New research involving 776 Procter & Gamble experts suggests individuals using AI can perform as well as traditional two-person teams.
During one-day workshops, participants developed product ideas for various P&G business units. The teams consisted of one commercial and one technical expert, with half of both teams and individuals receiving access to GPT-4 and GPT-4o. The data showed teams without AI outperformed individuals by 24%. However, individuals using AI improved by 37% - matching the performance level of non-AI teams.

Teams with AI support achieved the highest overall performance (39% improvement), though the difference compared to individuals using AI wasn't statistically significant. However, teams using AI were about three times more likely to produce solutions ranking in the top 10% of quality scores.

Groups using AI worked 12-16% faster while delivering longer, more detailed solutions. More than 75% of AI-generated content was kept by a "substantial proportion" of the groups, according to the study.
AI balances expertise differences
Another finding is that the technology seems to level the playing field between different types of experts. Without AI, technical experts stuck to technical solutions while sales experts focused on market aspects. With AI assistance, both groups started producing more well-rounded proposals.
This effect was particularly noticeable among less experienced product development employees. Without AI, they performed relatively poorly, even in teams. With AI support, they suddenly achieved performance levels comparable to teams with experienced members.
Contrary to common assumptions about new technology causing stress, participants using AI reported more positive emotions like enthusiasm and energy, with fewer signs of anxiety and frustration.
The researchers suggest companies should reconsider viewing AI as just a productivity tool. Instead, they propose treating the technology as an additional team member.
Understanding the limitations
The study comes with several important caveats. The research design may have limited AI's potential by using it primarily as a chatbot. While chats excel at quick ideation, solution quality depends partly on chance and heavily on the user's expertise.
The volume of text generated requires professional evaluation, and marketers, for example, may lack the skills to properly evaluate technical suggestions - they might as well blindly trust the AI. What they are really doing is producing words, not necessarily useful knowledge.
The researchers' view of AI as a team member, rather than just a tool, appears to stem mainly from how human-like chatbots can seem in conversation. According to study leader Ethan Mollick, "Although it is not human, it replicates the core benefits of teamwork - improved performance, sharing of expertise and positive emotional experiences. This team player perspective should lead organizations to think differently about AI."
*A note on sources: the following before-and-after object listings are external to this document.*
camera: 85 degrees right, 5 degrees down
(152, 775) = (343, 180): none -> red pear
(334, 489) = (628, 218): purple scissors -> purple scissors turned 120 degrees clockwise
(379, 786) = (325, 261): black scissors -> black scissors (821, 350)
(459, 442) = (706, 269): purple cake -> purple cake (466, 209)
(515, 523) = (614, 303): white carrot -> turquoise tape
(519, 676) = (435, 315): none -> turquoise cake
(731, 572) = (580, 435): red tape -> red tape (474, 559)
But in product development, where structured processes already exist, a more effective approach might be using AI to standardize these processes themselves, rather than humanizing AI and treating it as a conversation partner. Companies could then make these AI-enhanced processes - or even just their outputs - available to teams.
The one-day workshop format is another limitation, as it doesn't capture the complexity of real-world enterprise environments, where work typically involves multiple iterations over extended periods of time. Questions remain about how much AI-generated content would survive extended development cycles.
Success with AI implementation varies significantly based on corporate culture, existing workflows, and technical infrastructure. Perhaps most importantly, questions remain about how AI integration affects skill development and knowledge transfer over time - crucial factors for maintaining competitive advantage.